While there are several WordPress modules for managing downloads, in 2022 it seems that they are all large, complex modules aimed at e-commerce. From a security perspective, it is advantageous to avoid presenting a larger attack target than absolutely necessary, hence this small download counter utility.

What it does:

This app scans the server access logs and searches for downloaded files that match the given search criteria. When found, they are logged in an SQLite database, along with the download timestamp and a count of how many times the file has been downloaded.

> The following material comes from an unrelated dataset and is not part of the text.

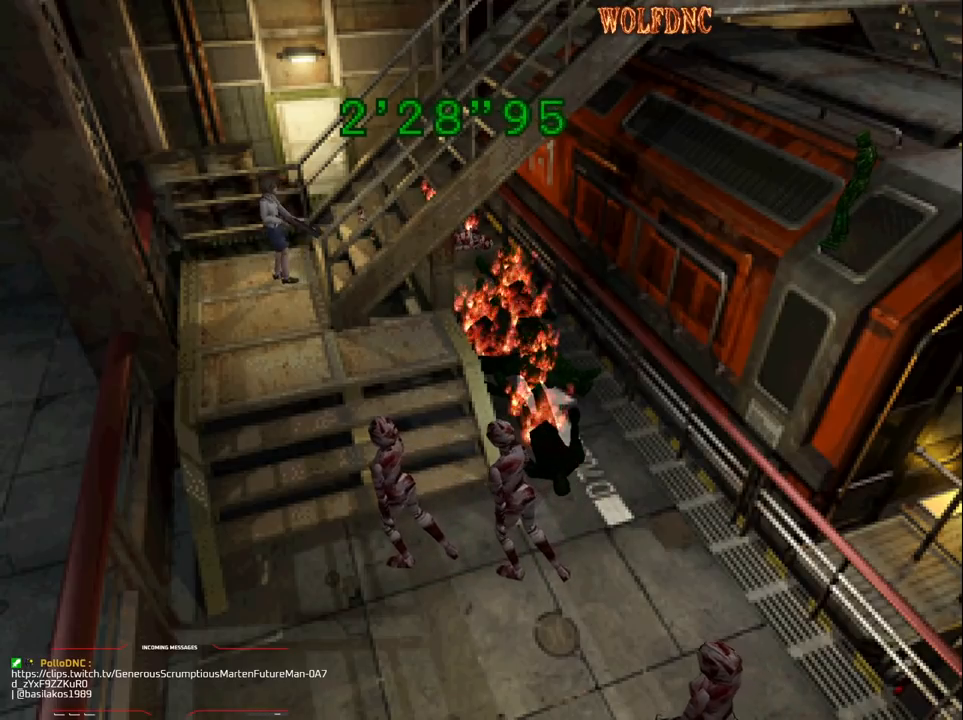
{"buttons": [], "events": [[67, "CIRCLE", "down"], [150, "CIRCLE", "up"], [333, "CIRCLE", "down"], [333, "DPAD_UP", "up"], [433, "CIRCLE", "up"]]}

Finally, the app generates an HTML page to display the database contents.

How it Works

Nginx logs all access traffic in its ‘access.log’. On a daily schedule the logs are rotated by default (Ubuntu / Nginx):

  • access.log -> access.log.1

  • access.log.1 -> access.log.2.gz

  • access.log.13.gz -> access.log.14.gz

  • access.log.14.gz -> deleted.

Each file downloaded from a website on the server has a log entry in the form:

Remote-IP - - [local-time-date] "GET /path/to/file.ext protocol"/
status-code bytes_sent "http-referer" "http-user-agent"

As (by default) the ‘access.log’ file only contains logs for the current day, this app should be run once per day (by a root cron job), immediately before log rotation. See the section “Log Rotation” for how to do this. (Alternatively, both ‘access.log’ and ‘access.log.1’ could be analyzed at any time of day, though this is much less efficient.)

From the log we need to find:

  1. lines containing the file search string

  2. with status code 200

  3. after the last time it was counted

The results are stored in an SQLite database, and written to an HTML file.